= PROBLEM TO WORK ON =
Print out the data that follows exactly, character for character, apart from the pictures.

= COLLECTED MATERIAL =
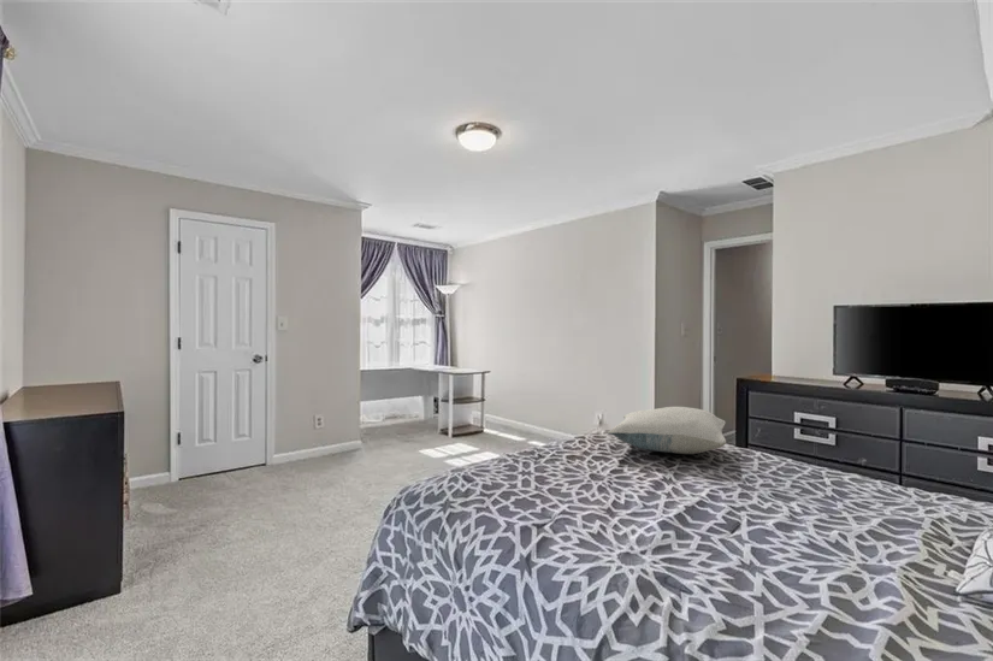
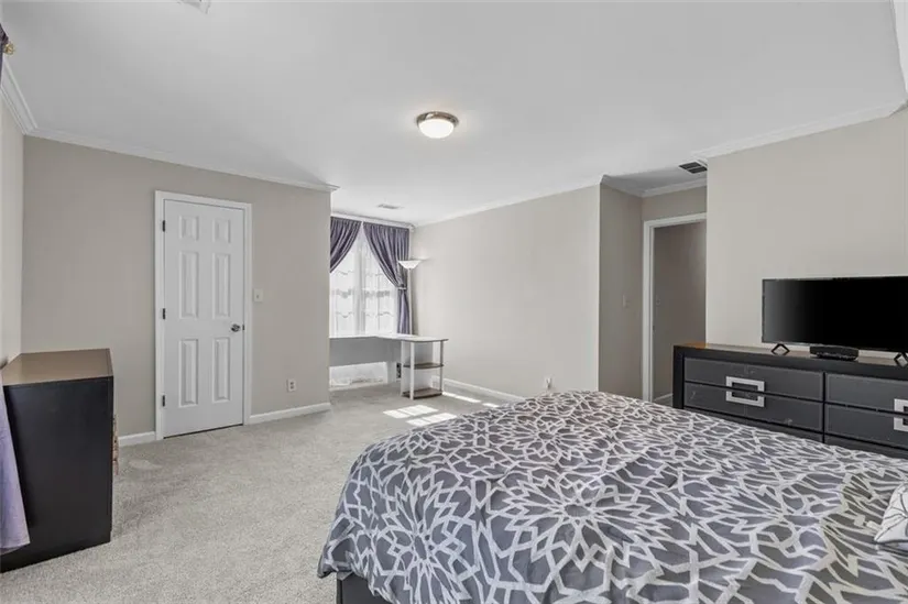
- pillow [607,406,727,455]
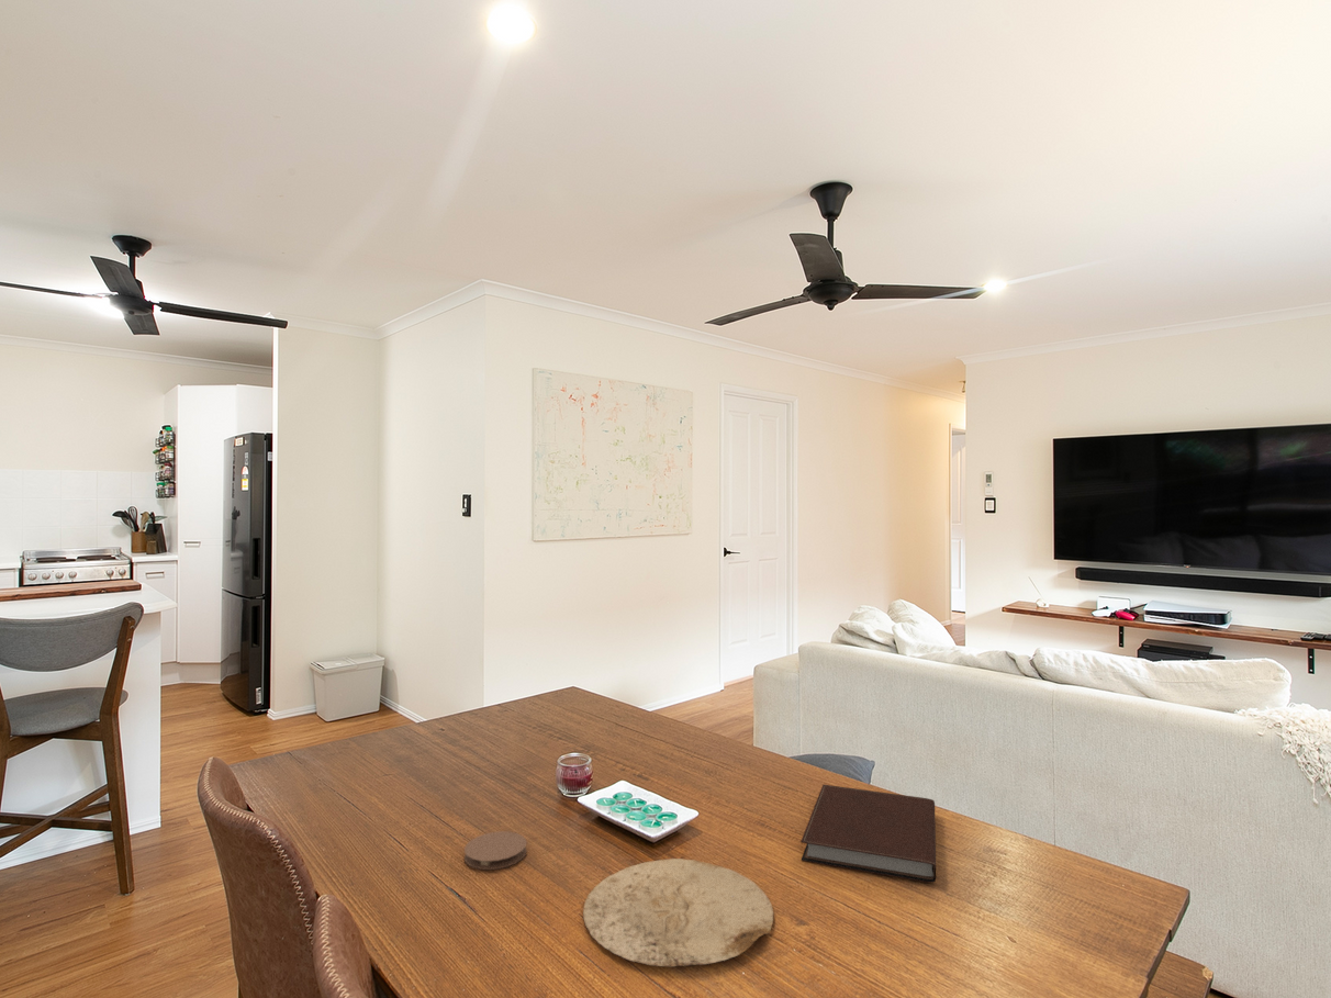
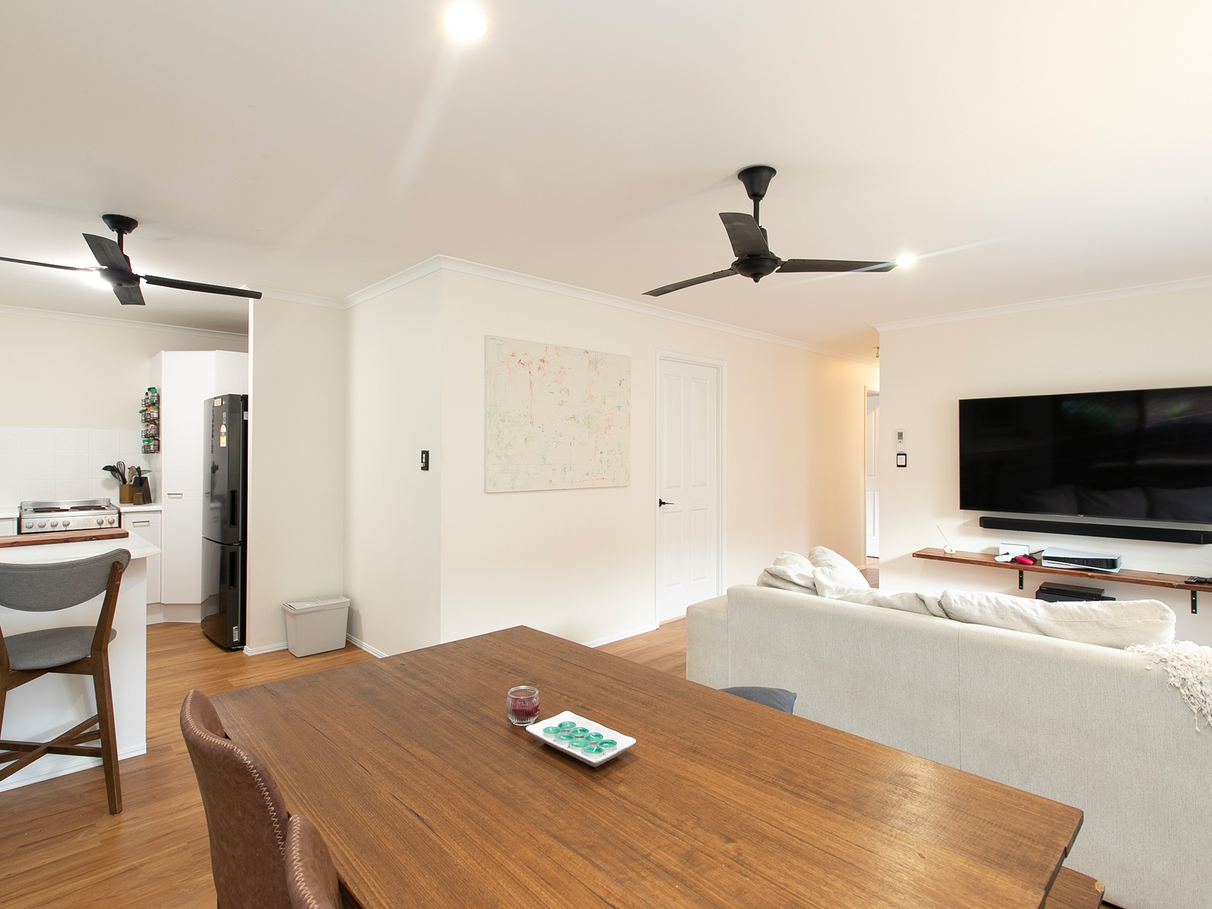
- coaster [463,830,528,871]
- plate [582,857,774,967]
- notebook [799,783,937,884]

= TASK OUTPUT =
- pillow [607,406,727,455]
- coaster [463,830,528,871]
- plate [582,857,774,967]
- notebook [799,783,937,884]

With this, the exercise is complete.